Stored items:

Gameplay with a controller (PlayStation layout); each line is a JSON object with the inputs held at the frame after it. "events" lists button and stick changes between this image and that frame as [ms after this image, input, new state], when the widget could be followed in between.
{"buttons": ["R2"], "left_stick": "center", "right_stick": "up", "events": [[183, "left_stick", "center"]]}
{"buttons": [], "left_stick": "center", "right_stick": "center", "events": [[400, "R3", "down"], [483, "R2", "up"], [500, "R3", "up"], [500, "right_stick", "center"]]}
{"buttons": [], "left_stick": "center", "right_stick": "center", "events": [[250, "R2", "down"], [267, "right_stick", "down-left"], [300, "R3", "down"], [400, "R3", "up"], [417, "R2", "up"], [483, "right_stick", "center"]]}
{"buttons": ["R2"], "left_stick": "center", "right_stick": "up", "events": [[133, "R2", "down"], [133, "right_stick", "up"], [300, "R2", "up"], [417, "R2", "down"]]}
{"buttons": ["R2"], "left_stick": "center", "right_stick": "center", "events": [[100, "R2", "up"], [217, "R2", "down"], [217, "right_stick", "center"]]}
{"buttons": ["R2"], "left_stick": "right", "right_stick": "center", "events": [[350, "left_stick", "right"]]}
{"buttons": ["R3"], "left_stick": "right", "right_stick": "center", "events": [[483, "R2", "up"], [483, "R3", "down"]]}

● EXERCISE GOAL: Once you have read the entries, write them out again without altering a single character.

● SOLUTION TO THE PROBLEM:
Gameplay with a controller (PlayStation layout); each line is a JSON object with the inputs held at the frame after it. "events" lists button and stick changes between this image and that frame as [ms after this image, input, new state], when the widget could be followed in between.
{"buttons": ["R2"], "left_stick": "center", "right_stick": "up", "events": [[183, "left_stick", "center"]]}
{"buttons": [], "left_stick": "center", "right_stick": "center", "events": [[400, "R3", "down"], [483, "R2", "up"], [500, "R3", "up"], [500, "right_stick", "center"]]}
{"buttons": [], "left_stick": "center", "right_stick": "center", "events": [[250, "R2", "down"], [267, "right_stick", "down-left"], [300, "R3", "down"], [400, "R3", "up"], [417, "R2", "up"], [483, "right_stick", "center"]]}
{"buttons": ["R2"], "left_stick": "center", "right_stick": "up", "events": [[133, "R2", "down"], [133, "right_stick", "up"], [300, "R2", "up"], [417, "R2", "down"]]}
{"buttons": ["R2"], "left_stick": "center", "right_stick": "center", "events": [[100, "R2", "up"], [217, "R2", "down"], [217, "right_stick", "center"]]}
{"buttons": ["R2"], "left_stick": "right", "right_stick": "center", "events": [[350, "left_stick", "right"]]}
{"buttons": ["R3"], "left_stick": "right", "right_stick": "center", "events": [[483, "R2", "up"], [483, "R3", "down"]]}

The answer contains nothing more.